И она чувствовала полное доверие к этой руке и к этому человеку, и ей нравилось быть ведомой, потому что до этого ей приходилось делать всё самой, и она устала всё время делать всё сама, только один раз в жизни удалось ей избавиться от ощущения ненужного первенства, когда…
Впрочем, не будем об этом, потому что он идёт в следующий зал, где пейзажи, написанные в Париже, лёгкие, воздушные, неземные паутинки улочек Монмартра, в полумгле вечерних залов практически не видные, и кажется, что всё изображённое на холстах зависает в облаках сладкой, сладчайшей неправды…
И она смотрит ему в глаза, молодые, мальчишечьи, смеющиеся глаза, с лучиками морщинок в уголках, неужели так бывает: в центре мира, в центральном музее мира, с самым приятным и хорошим человеком, вышедшим из снов, угаданный, таинственный незнакомец…
И она пытается вспомнить, как же его зовут, наверное, Джон, потому что все иностранные мужчины зовутся именно так, никак иначе, а он говорит ей, коверкая имя, "Лудийя", и им обоим становится смешно.

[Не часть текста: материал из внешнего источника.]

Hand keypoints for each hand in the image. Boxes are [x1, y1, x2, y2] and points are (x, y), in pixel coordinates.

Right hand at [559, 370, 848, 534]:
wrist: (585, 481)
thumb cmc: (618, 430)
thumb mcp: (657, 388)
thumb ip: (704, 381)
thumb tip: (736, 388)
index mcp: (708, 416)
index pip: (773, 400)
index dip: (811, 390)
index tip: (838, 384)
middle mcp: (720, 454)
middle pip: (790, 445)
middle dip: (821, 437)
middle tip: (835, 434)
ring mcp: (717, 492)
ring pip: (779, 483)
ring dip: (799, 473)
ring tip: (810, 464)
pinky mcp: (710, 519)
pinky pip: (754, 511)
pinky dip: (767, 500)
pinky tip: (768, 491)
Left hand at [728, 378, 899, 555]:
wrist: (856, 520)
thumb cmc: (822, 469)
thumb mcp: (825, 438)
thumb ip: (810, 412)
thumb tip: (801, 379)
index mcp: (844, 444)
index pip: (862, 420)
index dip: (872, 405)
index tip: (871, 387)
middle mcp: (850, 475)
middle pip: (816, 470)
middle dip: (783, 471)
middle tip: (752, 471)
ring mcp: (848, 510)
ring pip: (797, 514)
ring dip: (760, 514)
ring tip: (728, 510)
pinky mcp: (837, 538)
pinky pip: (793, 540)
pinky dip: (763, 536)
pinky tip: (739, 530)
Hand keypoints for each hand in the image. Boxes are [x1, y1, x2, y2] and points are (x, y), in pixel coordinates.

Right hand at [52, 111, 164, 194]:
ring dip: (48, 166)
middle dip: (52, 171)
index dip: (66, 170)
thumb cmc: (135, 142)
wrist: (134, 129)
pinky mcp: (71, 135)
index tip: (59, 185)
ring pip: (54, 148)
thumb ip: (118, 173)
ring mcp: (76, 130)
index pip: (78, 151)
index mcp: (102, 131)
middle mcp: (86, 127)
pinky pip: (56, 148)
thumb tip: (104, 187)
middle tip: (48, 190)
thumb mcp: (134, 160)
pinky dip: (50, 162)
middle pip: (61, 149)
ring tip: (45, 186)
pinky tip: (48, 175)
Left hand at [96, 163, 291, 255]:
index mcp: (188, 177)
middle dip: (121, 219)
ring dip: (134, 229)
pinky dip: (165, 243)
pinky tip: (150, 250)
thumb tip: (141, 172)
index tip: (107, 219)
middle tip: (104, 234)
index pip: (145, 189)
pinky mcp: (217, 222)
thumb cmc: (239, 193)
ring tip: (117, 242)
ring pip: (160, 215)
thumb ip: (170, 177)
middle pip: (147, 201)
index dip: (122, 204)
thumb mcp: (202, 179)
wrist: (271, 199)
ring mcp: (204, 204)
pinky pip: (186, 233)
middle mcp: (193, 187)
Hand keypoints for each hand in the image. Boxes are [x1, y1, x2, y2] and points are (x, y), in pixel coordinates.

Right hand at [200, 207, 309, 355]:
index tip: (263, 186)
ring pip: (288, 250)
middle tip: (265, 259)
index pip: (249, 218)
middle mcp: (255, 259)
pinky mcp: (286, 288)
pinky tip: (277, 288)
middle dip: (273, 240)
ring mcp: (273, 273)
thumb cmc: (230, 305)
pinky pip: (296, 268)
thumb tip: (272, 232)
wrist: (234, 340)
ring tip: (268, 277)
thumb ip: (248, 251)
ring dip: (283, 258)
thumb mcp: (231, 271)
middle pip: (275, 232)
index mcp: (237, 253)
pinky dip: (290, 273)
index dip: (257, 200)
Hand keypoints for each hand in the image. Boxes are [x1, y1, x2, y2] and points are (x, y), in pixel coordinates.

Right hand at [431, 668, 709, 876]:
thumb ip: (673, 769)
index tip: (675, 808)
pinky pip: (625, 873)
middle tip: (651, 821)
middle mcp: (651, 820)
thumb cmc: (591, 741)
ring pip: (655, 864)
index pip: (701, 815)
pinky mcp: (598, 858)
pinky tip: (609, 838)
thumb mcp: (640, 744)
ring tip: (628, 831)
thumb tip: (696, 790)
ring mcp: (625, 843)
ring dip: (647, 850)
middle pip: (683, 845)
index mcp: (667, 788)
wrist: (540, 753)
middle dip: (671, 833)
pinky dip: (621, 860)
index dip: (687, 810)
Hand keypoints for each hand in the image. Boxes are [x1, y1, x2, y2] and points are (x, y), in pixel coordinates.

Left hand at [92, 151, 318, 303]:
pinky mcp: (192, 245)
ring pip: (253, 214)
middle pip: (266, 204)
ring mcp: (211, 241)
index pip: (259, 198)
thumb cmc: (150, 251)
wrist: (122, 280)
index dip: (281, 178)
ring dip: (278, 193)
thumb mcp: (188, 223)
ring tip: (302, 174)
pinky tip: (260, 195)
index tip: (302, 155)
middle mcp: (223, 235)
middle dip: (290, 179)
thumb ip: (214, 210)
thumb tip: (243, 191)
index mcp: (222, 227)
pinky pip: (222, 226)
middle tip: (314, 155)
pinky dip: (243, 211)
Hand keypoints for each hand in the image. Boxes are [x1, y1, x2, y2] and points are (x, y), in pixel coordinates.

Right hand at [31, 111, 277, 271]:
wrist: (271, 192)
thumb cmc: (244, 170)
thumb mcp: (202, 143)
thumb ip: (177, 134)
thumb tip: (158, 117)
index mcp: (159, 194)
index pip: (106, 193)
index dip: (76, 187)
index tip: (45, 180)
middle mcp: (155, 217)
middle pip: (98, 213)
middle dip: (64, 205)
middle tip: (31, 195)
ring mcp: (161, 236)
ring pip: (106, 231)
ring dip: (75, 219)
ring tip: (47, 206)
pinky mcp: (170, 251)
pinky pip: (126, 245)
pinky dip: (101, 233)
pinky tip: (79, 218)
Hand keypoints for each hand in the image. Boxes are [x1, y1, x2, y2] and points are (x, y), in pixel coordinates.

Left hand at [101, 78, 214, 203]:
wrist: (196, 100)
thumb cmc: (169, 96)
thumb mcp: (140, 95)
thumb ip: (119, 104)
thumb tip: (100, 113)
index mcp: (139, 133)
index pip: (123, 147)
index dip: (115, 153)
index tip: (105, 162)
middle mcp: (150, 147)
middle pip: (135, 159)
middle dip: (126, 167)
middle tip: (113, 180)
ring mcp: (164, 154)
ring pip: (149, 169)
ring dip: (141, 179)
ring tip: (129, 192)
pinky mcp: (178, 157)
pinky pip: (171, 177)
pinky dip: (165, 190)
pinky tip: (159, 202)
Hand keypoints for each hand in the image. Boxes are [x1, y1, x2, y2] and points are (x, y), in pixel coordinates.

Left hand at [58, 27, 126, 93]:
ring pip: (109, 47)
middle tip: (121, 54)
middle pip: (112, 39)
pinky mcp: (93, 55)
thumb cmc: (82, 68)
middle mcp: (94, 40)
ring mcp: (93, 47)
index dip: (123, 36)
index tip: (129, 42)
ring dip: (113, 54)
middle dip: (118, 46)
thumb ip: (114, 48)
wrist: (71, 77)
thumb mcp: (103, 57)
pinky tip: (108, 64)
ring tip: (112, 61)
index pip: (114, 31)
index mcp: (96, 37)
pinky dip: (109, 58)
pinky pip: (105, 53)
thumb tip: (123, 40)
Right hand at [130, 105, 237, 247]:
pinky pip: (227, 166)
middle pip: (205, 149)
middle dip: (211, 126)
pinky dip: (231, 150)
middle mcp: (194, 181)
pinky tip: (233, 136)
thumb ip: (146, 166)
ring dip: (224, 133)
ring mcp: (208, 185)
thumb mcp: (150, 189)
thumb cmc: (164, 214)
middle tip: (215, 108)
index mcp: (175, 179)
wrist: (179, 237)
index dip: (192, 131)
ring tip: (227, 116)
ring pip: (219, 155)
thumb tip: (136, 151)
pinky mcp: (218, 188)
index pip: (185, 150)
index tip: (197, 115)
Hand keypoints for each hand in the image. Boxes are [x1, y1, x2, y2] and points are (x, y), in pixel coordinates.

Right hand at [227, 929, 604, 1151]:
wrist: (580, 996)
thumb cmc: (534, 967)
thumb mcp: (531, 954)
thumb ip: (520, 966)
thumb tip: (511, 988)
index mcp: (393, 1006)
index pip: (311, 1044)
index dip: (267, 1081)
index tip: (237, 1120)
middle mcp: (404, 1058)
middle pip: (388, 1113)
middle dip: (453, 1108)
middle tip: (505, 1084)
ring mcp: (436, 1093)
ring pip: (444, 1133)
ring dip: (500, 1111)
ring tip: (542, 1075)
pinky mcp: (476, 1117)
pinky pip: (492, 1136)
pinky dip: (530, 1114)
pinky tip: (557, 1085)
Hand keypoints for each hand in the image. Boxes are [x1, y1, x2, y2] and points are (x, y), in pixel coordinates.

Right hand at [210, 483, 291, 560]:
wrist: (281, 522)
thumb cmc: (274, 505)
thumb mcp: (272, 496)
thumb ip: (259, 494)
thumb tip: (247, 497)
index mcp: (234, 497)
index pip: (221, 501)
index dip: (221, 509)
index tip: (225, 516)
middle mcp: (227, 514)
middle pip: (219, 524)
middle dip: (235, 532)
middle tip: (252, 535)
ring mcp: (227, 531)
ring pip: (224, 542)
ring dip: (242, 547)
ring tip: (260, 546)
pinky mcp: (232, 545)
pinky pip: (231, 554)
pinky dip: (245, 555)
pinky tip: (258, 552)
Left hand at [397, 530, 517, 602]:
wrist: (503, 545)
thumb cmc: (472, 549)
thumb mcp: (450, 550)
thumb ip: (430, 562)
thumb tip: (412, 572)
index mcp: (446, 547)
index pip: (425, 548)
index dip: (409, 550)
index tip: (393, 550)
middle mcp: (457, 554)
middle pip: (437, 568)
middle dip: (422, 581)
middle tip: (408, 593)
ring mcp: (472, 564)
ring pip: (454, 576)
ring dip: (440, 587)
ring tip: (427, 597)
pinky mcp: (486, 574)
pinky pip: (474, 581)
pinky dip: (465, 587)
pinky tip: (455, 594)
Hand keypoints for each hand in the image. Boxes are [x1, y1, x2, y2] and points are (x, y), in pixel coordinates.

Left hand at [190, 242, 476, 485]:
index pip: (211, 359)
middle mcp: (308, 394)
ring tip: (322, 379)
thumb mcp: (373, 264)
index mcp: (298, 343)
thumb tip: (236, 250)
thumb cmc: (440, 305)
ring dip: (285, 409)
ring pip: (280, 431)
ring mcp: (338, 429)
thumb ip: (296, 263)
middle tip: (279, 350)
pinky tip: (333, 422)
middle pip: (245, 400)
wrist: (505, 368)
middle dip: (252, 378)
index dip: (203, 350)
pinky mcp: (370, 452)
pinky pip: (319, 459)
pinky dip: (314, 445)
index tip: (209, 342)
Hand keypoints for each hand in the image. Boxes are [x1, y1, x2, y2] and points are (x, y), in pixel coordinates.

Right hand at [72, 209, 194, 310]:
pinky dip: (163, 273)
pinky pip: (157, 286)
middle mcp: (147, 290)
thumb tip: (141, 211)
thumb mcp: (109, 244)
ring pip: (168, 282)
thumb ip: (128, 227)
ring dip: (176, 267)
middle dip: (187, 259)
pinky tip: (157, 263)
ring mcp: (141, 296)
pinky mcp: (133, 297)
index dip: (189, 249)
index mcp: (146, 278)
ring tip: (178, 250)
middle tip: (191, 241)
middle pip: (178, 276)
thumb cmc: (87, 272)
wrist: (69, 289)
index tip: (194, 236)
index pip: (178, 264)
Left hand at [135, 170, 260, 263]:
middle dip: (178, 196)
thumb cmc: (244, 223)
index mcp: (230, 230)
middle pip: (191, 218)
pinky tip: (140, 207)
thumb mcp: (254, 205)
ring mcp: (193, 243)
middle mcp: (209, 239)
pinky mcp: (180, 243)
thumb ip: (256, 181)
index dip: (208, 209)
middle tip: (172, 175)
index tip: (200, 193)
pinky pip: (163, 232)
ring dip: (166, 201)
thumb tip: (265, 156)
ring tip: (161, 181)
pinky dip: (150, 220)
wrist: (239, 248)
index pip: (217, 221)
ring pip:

И совершенно не хочется возвращаться в банкетный зал к говорливой и эгоистично замкнутой только на себя толпе.
И вот ей уже начинает казаться, что всё изображённое на картинах Ван
Гога нервное и издёрганное существование полубезумного художника исчезает, становится невидимым и холсты, обрамлённые в тяжёлые рамы, зияют небывалой белизной, изливают на них невидимую живую воду.
А они переходят от картины к картине и рассматривают эту нескончаемую чистоту, пьют белую влагу истоков, купаются в невидимых волнах живой воды.
И экспозиция не кончается, картин и залов ещё предстоит увидеть множество превеликое, у них ещё вся ночь впереди.
Целая ночь.
НОЧЬ
Казалось, что потом всё было как во сне.
Они вернулись к народу, который, насытившись разговорами, начал расходиться. Лидия Альбертовна и Джон влетели в банкетный зал, и тут
Лидия Альбертовна споткнулась о колючие и злые (усталые, может быть?) глаза переводчицы Марины.
Та смерила Лидию Альбертовну и Джона пристальным, неласковым взглядом, но очень быстро взяла себя в руки, точно надела непроницаемые, солнцезащитные очки.
– Ну, вы, блин, и даёте, – только и смогла сказать она, когда Лидия
Альбертовна, запыхавшись, подлетела к ней. – Как будто только что с катка. Вы что, на коньках катались? Смотрите, голландцы очень любят этот вид спорта, укатают.
Марина попыталась улыбнуться. Джон тоже сказал что-то в оправдание.
Марина взглянула на него поверх невидимых очков и улыбнулась.